Florida Gov. Ron DeSantis on April 1 said that Florida is willing to offer workers and state resources to help finish the construction of a wall along the U.S.–Mexico border.
“You need to have a wall because if you don’t, you’re always going to have an administration that doesn’t care about enforcing [border security],” DeSantis said at the Pennsylvania Leadership Conference in Harrisburg, Pennsylvania. He fit the comments into larger concerns about the weaponization of the federal government against Democrats’ political enemies.
President Joe Biden and Department of Homeland Security Secretary Alejandro Mayorkas have been accused by Republicans of refusing to enforce U.S. border laws for ideological reasons.
Currently, the United States is dealing with an unprecedented influx of illegal aliens along the southern border. Despite this, Biden has refused to carry on construction of former President Donald Trump’s border wall. The wall has already received federal funding. However, Biden’s opposition to the barrier means that the materials for the wall have been left lying along the border uncompleted.
DeSantis offered to allow the resources of his own state to be used to complete the project.
“Put us in, coach. Come on, Joe, we‘ll do it,” DeSantis said. “We’ll get it done.”
“What I tell people is we have some experience in construction in Florida,” DeSantis said, noting the prevalence of serious hurricanes there.

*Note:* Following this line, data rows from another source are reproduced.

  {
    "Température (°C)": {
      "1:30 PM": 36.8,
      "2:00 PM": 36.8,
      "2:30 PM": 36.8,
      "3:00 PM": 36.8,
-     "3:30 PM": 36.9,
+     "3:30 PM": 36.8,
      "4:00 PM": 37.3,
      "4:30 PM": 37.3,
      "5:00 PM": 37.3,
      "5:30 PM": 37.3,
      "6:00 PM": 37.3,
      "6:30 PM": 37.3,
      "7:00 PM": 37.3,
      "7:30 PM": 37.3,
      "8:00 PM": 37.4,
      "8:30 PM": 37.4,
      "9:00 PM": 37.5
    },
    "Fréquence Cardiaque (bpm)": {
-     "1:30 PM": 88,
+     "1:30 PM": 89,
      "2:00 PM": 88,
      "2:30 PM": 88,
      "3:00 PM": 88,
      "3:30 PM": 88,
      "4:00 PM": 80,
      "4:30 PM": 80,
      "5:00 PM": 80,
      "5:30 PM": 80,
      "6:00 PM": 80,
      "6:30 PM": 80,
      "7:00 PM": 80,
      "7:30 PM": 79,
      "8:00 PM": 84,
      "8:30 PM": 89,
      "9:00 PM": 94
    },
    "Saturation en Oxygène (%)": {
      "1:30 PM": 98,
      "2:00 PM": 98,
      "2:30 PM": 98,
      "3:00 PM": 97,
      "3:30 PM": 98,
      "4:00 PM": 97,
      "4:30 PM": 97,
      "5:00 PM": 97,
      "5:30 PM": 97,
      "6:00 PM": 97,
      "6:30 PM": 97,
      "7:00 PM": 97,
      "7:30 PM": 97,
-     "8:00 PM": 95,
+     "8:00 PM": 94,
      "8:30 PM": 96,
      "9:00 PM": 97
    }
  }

After Hurricane Ian made landfall in Florida in September 2022, a bridge to Pine Island, Florida, and Sanibel Island, Florida, was disabled. Locals were told that the bridge—the only thing connecting the islands to the mainland—would take over six months to repair.
“Those islands would have died” if it had taken six months to repair the bridge, DeSantis told the crowd.

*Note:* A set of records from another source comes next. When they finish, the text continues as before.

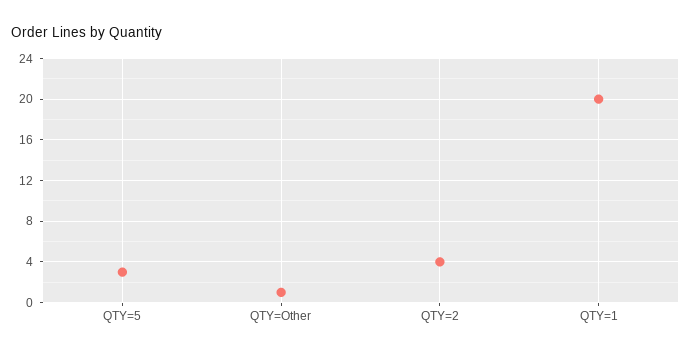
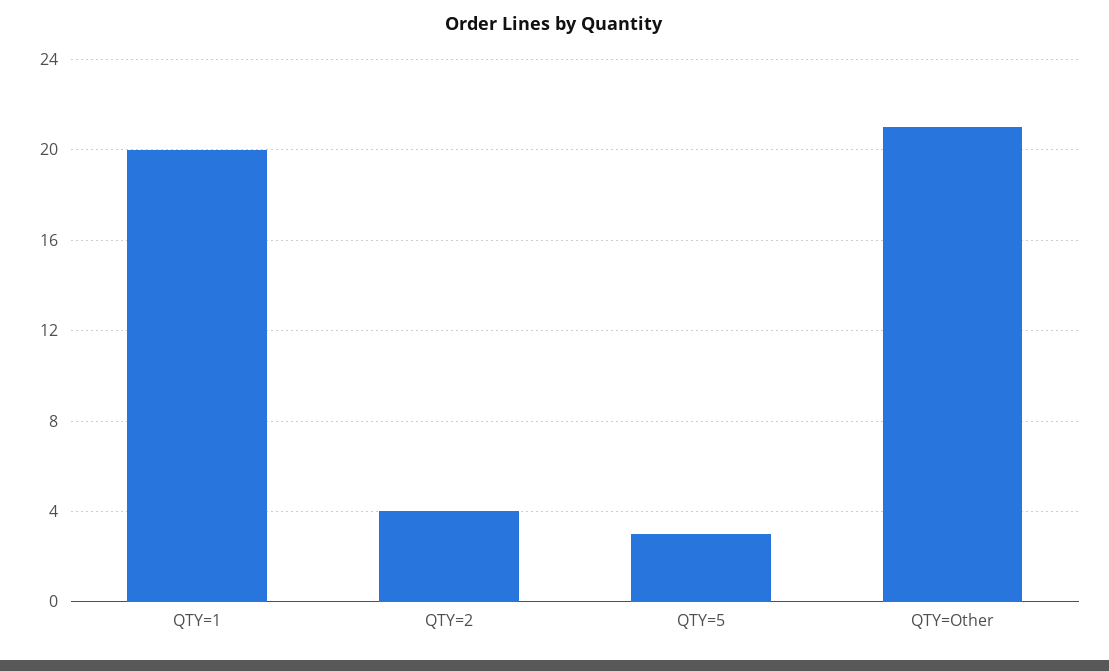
  {
    "QTY=5": 3,
-   "QTY=Other": 1,
+   "QTY=Other": 21,
    "QTY=2": 4,
    "QTY=1": 20
  }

At the time, DeSantis offered state resources to expedite the repair of the bridge despite its not being a state-owned and maintained bridge.
“I got my team together. And I said, ‘Listen, I don’t want any red tape. I don’t want any bureaucracy. I don’t want any of this stuff. I just want this stuff built. So let’s start now and get it done.’ And so we took over the job for Pine Island, and they feared that they were going to be out of a bridge for six months. We rebuilt the bridge in three days,” DeSantis said to a round of applause.
“And so I just raise that—I just raise that because I am willing to send my Florida people down to the southern border to build a wall,” DeSantis said.
Construction on the wall has stalled for political rather than logistical reasons.
While the wall and the materials to build it are already financed by the federal government, Biden has refused to allow construction to recommence on the barrier. Democrats have long claimed that Trump’s proposed wall is “xenophobic,” and have opposed its construction each step of the way.
Florida would not be able to make good on DeSantis’ offer without a green light from the Biden administration, which seems unlikely to be forthcoming as Biden prepares for a potential second run for the presidency.